I have cried over myself a hundred times this summer, she thought, I have wept over my big feet and my skinny legs and my nose, I have even cried over my stupid shoes, and now when I have a true sadness there are no tears left.
She held the felt side of the slipper against her eyes like a blindfold and stood there, feeling the hot sun on her head and the wind wrapping around her legs, conscious of the height and the valley sweeping down from her feet.
“Listen, just because you can’t hear him doesn’t mean anything. He could be—”
“Wait a minute.” She lowered the slipper and looked down the valley. A sudden wind blew dust into her face and she lifted her hand to shield her eyes.
“I thought I heard something. Charlie! Answer me right this minute.”
She waited with the slipper held against her breasts, one hand to her eyes, her whole body motionless, concentrating on her brother. Then she stiffened. She thought again she had heard something—Charlie’s long high wail. Charlie could sound sadder than anyone when he cried.
In her anxiety she took the slipper and twisted it again and again as if she were wringing water out. She called, then stopped abruptly and listened. She looked at Joe and he shook his head slowly.

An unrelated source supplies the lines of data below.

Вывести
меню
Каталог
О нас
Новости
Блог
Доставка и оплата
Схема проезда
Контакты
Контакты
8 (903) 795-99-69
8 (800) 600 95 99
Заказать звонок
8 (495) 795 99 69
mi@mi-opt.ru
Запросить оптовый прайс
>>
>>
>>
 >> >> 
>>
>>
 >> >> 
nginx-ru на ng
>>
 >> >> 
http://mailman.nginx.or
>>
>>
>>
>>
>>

She looked away. A bird rose from the trees below and flew toward the hills in the distance. She waited until she could see it no longer and then slowly, still listening for the call that didn’t come
, she sank to the ground and sat with her head bent over her knees.
Beside her, Joe scuffed his foot in the dust and sent a cascade of rocks and dirt down the bank. When the sound of it faded, he began to call, “Charlie, hey, Charlie,” again and again.
Chapter Twenty
Charlie awoke, but he lay for a moment without opening his eyes. He did not remember where he was, but he had a certain dread of seeing it.

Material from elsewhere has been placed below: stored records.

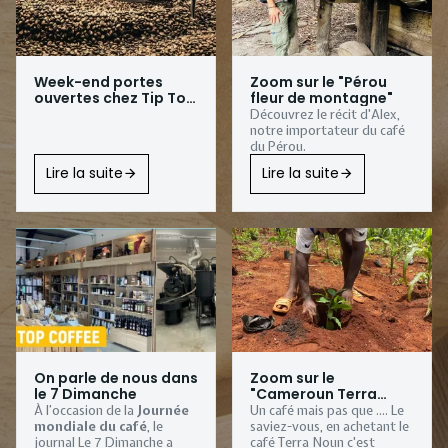
Week-end portes
Zoom sur le "Pérou
ouvertes chez Tip Top
fleur de montagne"
Coffee
Découvrez le récit d'Alex,
notre importateur du café
du Pérou.
Lire la suite
Lire la suite
On parle de nous dans
Zoom sur le
le 7 Dimanche
"Cameroun Terra
Noun"
À l’occasion de la
Journée
Un café mais pas que .... Le
mondiale du café
, le
saviez-vous, en achetant le
journal
Le 7 Dimanche
a
café Terra Noun c'est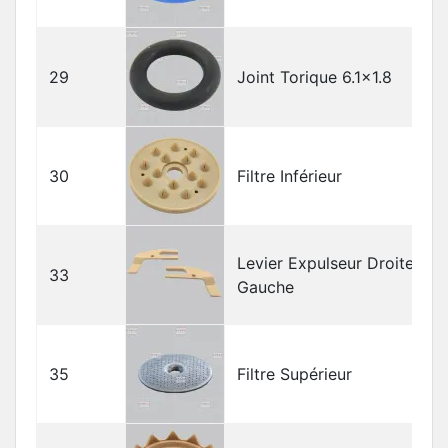
29
Joint Torique 6.1x1.8
30
Filtre Inférieur
Levier Expulseur Droite-
33
Gauche
35
Filtre Supérieur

There were great parts of his life that were lost to Charlie, blank spaces that he could never fill in. He would find himself in a strange place and not know how he had got there. Like the time Sara had been hit in the nose with a baseball at the Dairy Queen, and the blood and the sight of Sara kneeling on the ground in helpless pain had frightened him so much that he had turned and run without direction, in a frenzy, dashing headlong up the street, blind to cars and people.
By chance Mr. Weicek had seen him, put him in the car, and driven him home, and Aunt Willie had put him to bed, but later he remembered none of this. He had only awakened in bed and looked at the crumpled bit of ice cream cone still clenched in his hand and wondered about it.
His whole life had been built on a strict routine, and as long as this routine was kept up, he felt safe and well. The same foods, the same bed, the same furniture in the same place, the same seat on the school bus, the same class procedure were all important to him. But always there could be the unexpected, the dreadful surprise that would topple his carefully constructed life in an instant.
The first thing he became aware of was the twigs pressing into his face, and he put his hand under his cheek. Still he did not open his eyes. Pictures began to drift into his mind; he saw Aunt Willie’s cigar box which was filled with old jewelry and buttons and knickknacks, and he found that he could remember every item in that box—the string of white beads without a clasp, the old earrings, the tiny book with souvenir fold-out pictures of New York, the plastic decorations from cakes, the turtle made of sea shells. Every item was so real that he opened his eyes and was surprised to see, instead of the glittering contents of the box, the dull and unfamiliar forest.